Laetitia Colombani
Deux ans après “La tresse” et son succès immédiat, la romancière raconte une nouvelle fois les femmes et leurs combats dans “Les victorieuses”*. Un roman qui documente ces vies fragiles qui ont trouvé refuge au Palais de la femme, à Paris.
Incendie
Elle grandit en banlieue bordelaise, entre un père ingénieur et une mère documentaliste. Pour s’échapper, Laetitia dévore les livres. « Un jour, le CDI du collège dont s’occupait ma mère a pris feu. C’est une des seules fois où je l’ai vue pleurer. Elle ne voulait pas jeter les livres, alors elle les a rapportés. Je me souviens de l’odeur de brûlé des couvertures. »
Actrice
Collégienne, elle intègre la compagnie Mikado, une troupe de comédie musicale, et y consacre tout son temps : « On jouait, on faisait des claquettes, on participait à l’écriture des spectacles, c’était très professionnel. On enregistrait même des disques ! » L’été, les enfants partent en tournée et elle rêve de devenir actrice. « Comme je m’intéressais aux costumes et aux décors, le metteur en scène me voyait plutôt monter des spectacles. »
Psychiatrique
Etudiante à l’école LouisLumière, elle consacre son mémoire au thème de la folie au cinéma. Elle arpente également les couloirs des hôpitaux psychiatriques et se construit une petite bibliothèque spécialisée. « J’ai commencé par Cinq psychanalyses de Freud avant d’étudier Hommage fait à Marguerite Duras, du ravissement de Lol V. Stein, de Lacan. » Pour son diplôme, elle écrit son premier scénario qu’elle réalisera dans la foulée : A la folie… pas du tout.
Cancer
A 25 ans, Laetitia décide de couper ses cheveux qu’elle porte jusqu’à la taille. « Quand la coiffeuse m’a demandé si ça me plaisait, je me suis effondrée en larmes.
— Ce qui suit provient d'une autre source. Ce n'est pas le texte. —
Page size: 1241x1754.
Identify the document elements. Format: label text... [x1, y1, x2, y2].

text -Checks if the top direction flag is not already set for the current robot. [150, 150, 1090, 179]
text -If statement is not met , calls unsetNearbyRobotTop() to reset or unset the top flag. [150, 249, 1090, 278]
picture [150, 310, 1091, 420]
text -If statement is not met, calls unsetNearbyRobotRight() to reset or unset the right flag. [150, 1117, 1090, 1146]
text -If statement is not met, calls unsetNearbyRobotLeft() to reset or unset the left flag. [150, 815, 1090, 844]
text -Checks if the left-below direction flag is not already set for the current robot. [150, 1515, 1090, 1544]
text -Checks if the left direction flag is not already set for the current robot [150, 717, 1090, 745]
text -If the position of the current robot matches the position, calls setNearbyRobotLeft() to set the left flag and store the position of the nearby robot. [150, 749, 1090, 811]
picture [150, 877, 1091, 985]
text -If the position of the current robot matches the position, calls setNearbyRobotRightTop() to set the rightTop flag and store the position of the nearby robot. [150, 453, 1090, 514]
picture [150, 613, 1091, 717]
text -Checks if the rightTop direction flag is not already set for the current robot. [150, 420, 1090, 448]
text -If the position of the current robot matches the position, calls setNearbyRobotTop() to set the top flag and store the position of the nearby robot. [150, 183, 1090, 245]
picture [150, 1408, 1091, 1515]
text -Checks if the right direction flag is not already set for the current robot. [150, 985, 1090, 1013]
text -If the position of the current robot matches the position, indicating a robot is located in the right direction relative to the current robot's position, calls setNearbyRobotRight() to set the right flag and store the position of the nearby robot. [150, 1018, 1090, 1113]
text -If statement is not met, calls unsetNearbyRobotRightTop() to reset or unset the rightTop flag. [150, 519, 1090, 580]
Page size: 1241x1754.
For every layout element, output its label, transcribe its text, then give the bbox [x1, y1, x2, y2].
Aujourd’hui, je regrette de ne pas avoir donné mes cheveux à une association qui fabrique des perruques destinées aux malades. » Il y a trois ans, quand sa meilleure amie découvre qu’elle est atteinte d’un cancer, Laetitia l’accompagne choisir une perruque. « Ce moment a changé ma vie », avoue l’auteure de La tresse.
Bombay
En 2007, elle voyage à Bombay, invitée par un producteur qui veut faire un remake de A la folie… pas du tout. Sa femme la guide dans la ville. « Nous avons croisé une communauté de hijras, des transgenres qui vivent de mendicité. Le lendemain, elle m’a fait visiter des plateaux de cinéma. Pendant quelques jours, nous sommes ainsi passées d’un extrême à un autre. »
Ava
Depuis la naissance de sa fille Ava, elle s’interroge sur la société dans laquelle elle évoluera. « Pour mon prochain roman, j’ai envie d’écrire le personnage d’une petite fille. Ce sont elles les mamans de demain, celles qui porteront le monde. » Ava fut déjà l’inspiratrice de la petite fille qui refuse d’être humiliée par son instituteur dans La tresse.
Couvent
Il y a deux ans, elle découvre le Palais de la femme, bâtiment du 11e arrondissement. « J’ai tout de suite été intriguée par son nom. J’ai ensuite découvert que ce foyer pour femmes créé par l’Armée du salut avait été construit sur les ruines d’un couvent. » Elle assiste à la permanence d’un écrivain public qui aide les résidentes. « L’une d’elles a fait une demande insolite : écrire à la reine d’Angleterre pour obtenir un autographe. » Episode qu’elle reprendra dans son livre Les victorieuses, situé au Palais de la femme. (*) Ed. Grasset.